En la zona intermedia, miradas de extrañeza
y caras sorprendidas (tirando más hacia el asco) la recibieron. Pero la ramita
no detuvo su paso y anheló y luchó con todas fuerzas para seguir creciendo. Con
el tiempo fue recibiendo más y más hojas y el gusano solitario que tenía al
principio se convirtió en un extraño pero esperanzador capullo de seda. Toda la
zona intermedia acabó reconociéndola, ya que ella había dedicado todo su tiempo
a explicar cómo malvivían las ramas en la zona más próxima al suelo ¡Había
creado una conciencia en las ramas de la zona intermedia sobre el estado de las
ramas más bajas del tronco! La euforia la envolvía. Entonces, con todo el
respaldo de la zona intermedia del tronco, el cual cada vez se envejecía más
viendo cómo las ramas de su parte superior vivían en una infinita
sobreabundancia y no se detenían en
mirar cómo seguía el tronco más debajo de ellas, la ramita valiente y
entusiasta se adentró en la parte más elevada del tronco: la copa. Al
principio, una completa y profunda ignorancia la abrazó. Ninguna rama se
detenía a mirarla. Todas estaban demasiado concentradas en cuidar su perfecto
forraje y mantener sus bellos animales. Más tarde llegó la repugnancia. Nadie
de aquel lugar quería relacionarse con la humilde ramita.

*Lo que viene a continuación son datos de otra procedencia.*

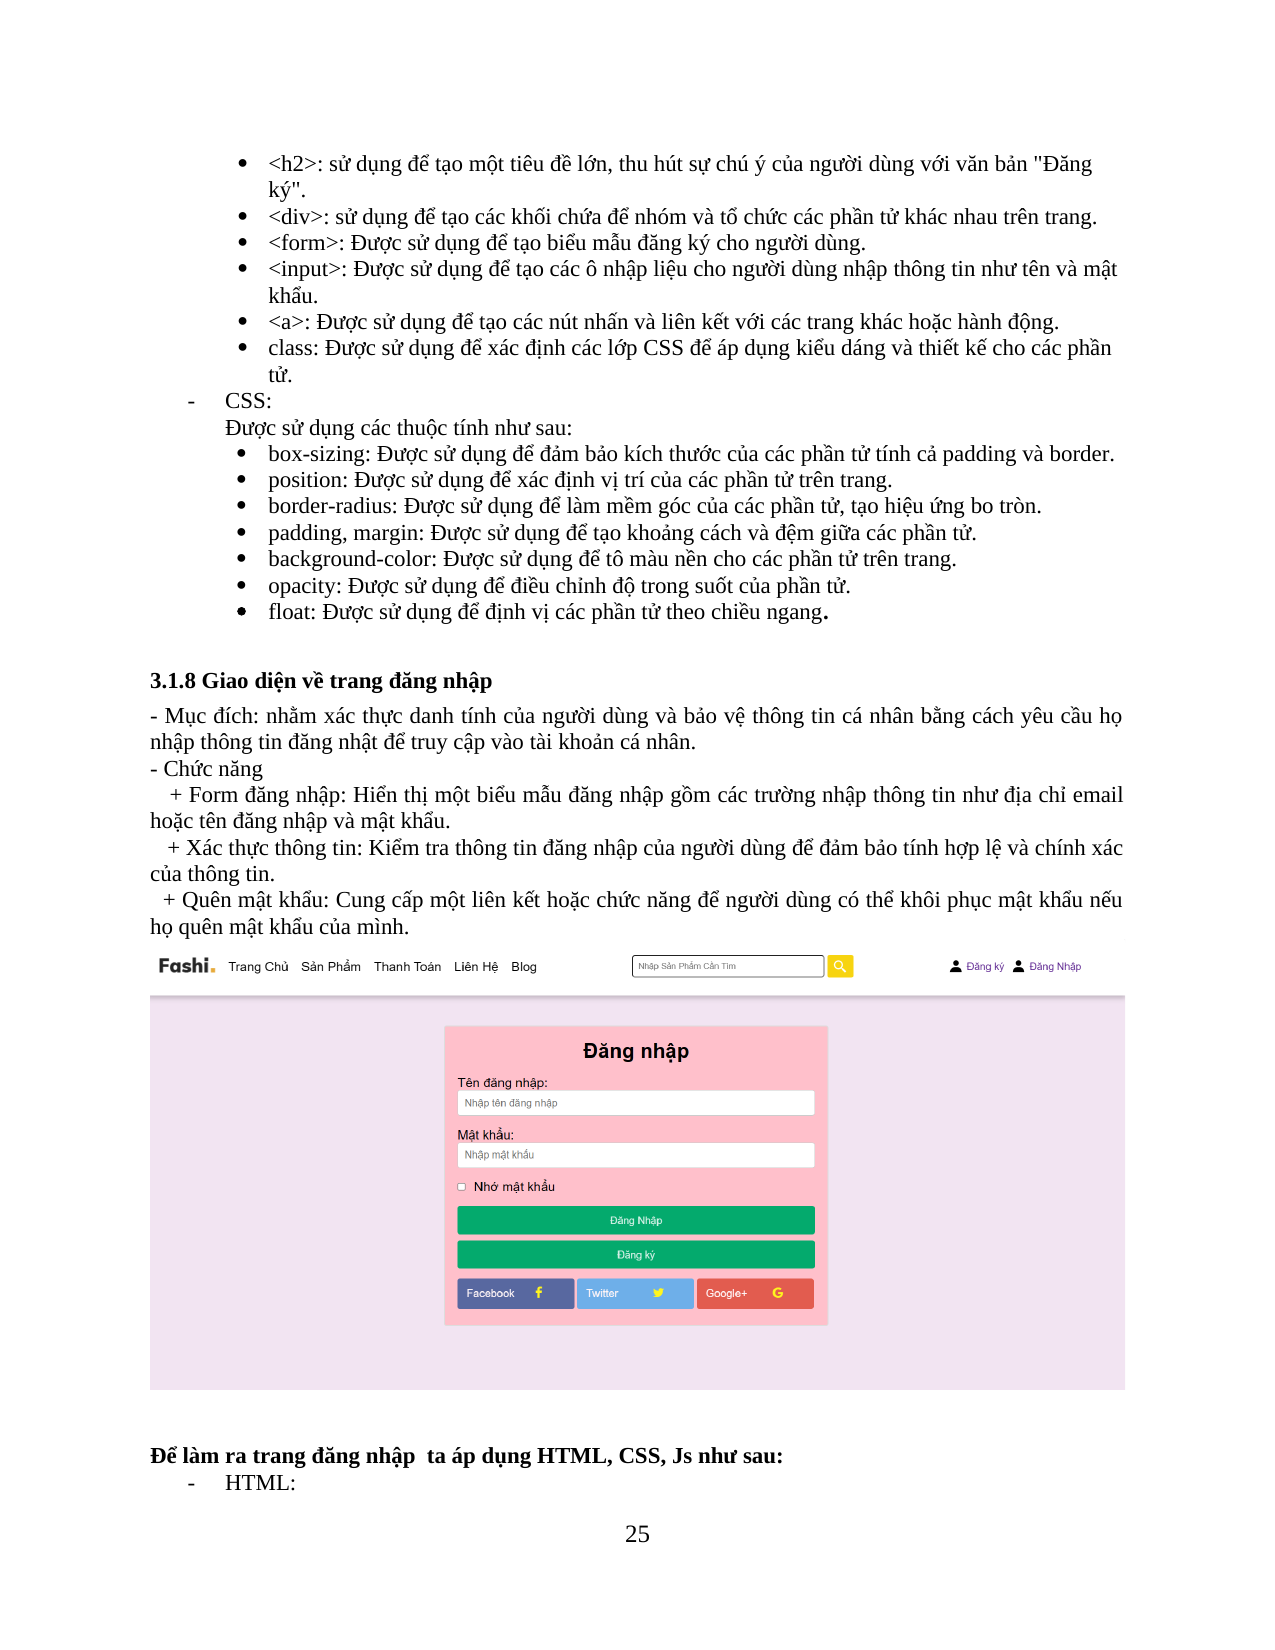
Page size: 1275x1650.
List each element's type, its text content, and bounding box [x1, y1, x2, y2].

list opacity: Được sử dụng để điều chỉnh độ trong suốt của phần tử. [237, 572, 1125, 598]
text + Quên mật khẩu: Cung cấp một liên kết hoặc chức năng để người dùng có thể khôi phục mật khẩu nếu họ quên mật khẩu của mình. [150, 887, 1125, 939]
text + Form đăng nhập: Hiển thị một biểu mẫu đăng nhập gồm các trường nhập thông tin như địa chỉ email hoặc tên đăng nhập và mật khẩu. [150, 781, 1125, 834]
list Được sử dụng các thuộc tính như sau: [225, 413, 1125, 440]
subtitle 3.1.8 Giao diện về trang đăng nhập [150, 667, 1125, 694]
list <form>: Được sử dụng để tạo biểu mẫu đăng ký cho người dùng. [238, 229, 1125, 255]
list <h2>: sử dụng để tạo một tiêu đề lớn, thu hút sự chú ý của người dùng với văn bản "Đăng ký". [238, 150, 1125, 203]
list float: Được sử dụng để định vị các phần tử theo chiều ngang. [237, 598, 1125, 624]
list <div>: sử dụng để tạo các khối chứa để nhóm và tổ chức các phần tử khác nhau trên trang. [238, 203, 1125, 229]
list box-sizing: Được sử dụng để đảm bảo kích thước của các phần tử tính cả padding và border. [237, 440, 1125, 466]
text - Chức năng [150, 755, 1125, 781]
list <input>: Được sử dụng để tạo các ô nhập liệu cho người dùng nhập thông tin như tên và mật khẩu. [238, 255, 1125, 308]
text Để làm ra trang đăng nhập ta áp dụng HTML, CSS, Js như sau: [150, 1442, 1125, 1469]
list <a>: Được sử dụng để tạo các nút nhấn và liên kết với các trang khác hoặc hành động. [238, 308, 1125, 334]
text + Xác thực thông tin: Kiểm tra thông tin đăng nhập của người dùng để đảm bảo tính hợp lệ và chính xác của thông tin. [150, 834, 1125, 887]
list class: Được sử dụng để xác định các lớp CSS để áp dụng kiểu dáng và thiết kế cho các phần tử. [238, 334, 1125, 387]
list position: Được sử dụng để xác định vị trí của các phần tử trên trang. [237, 466, 1125, 493]
text - Mục đích: nhằm xác thực danh tính của người dùng và bảo vệ thông tin cá nhân bằng cách yêu cầu họ nhập thông tin đăng nhật để truy cập vào tài khoản cá nhân. [150, 702, 1125, 755]
list HTML: [187, 1469, 1125, 1495]
picture [150, 939, 1125, 1390]
list background-color: Được sử dụng để tô màu nền cho các phần tử trên trang. [237, 545, 1125, 572]
list border-radius: Được sử dụng để làm mềm góc của các phần tử, tạo hiệu ứng bo tròn. [237, 493, 1125, 519]
list padding, margin: Được sử dụng để tạo khoảng cách và đệm giữa các phần tử. [237, 519, 1125, 545]
list CSS: [187, 387, 1125, 413]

Pero la ramita no se hundió en la
desesperación y el odio, pese a que tuvo muchas tentaciones a hacerlo. Y
comenzó a expandir su rama y su escaso forraje con el objetivo de poder llegar
a todas las ramas que habitaban aquella zona prohibida del tronco. Poco a poco,
las ramas superiores fueron escuchando lo que la ramita, pequeña para ellas,
les decía. Y entonces hubo algunas ramas que se atrevieron a mirar hacia abajo
y percatarse de la situación real del tronco. Éstas, se desprendieron de parte
de su forraje y animales y lo lanzaron a las zonas intermedia y baja del
tronco. Pero hubo muchas otros que prefirieron continuar su camino, no mirando
más allá de la punta de sus hojas ni del perfecto pelaje de sus aves y sus
roedores.
A día de hoy, cuentan que todavía
hay ramas que crecen de manera muy débil en la zona más baja y son llevadas,
sin pena ni gloria por el viento. En cambio hay otras ramas que han podido
corregir su crecimiento y hoy, gracias al testimonio y la lucha de aquella
ramita, son ramas sanas y robustas, con su forraje y sus animalitos.
Tronco sigue manteniéndose entre la
vejez y la juventud. Llora cuando una de sus ramas sufre. Y ríe con las que,
con una causa decente, ríen. Hay muchas ramas que piensan que no ha cambiado
nada en el árbol, pero todos los habitantes del gran tronco saben que lo que
hizo la humilde ramita en su día no fue para nada en vano.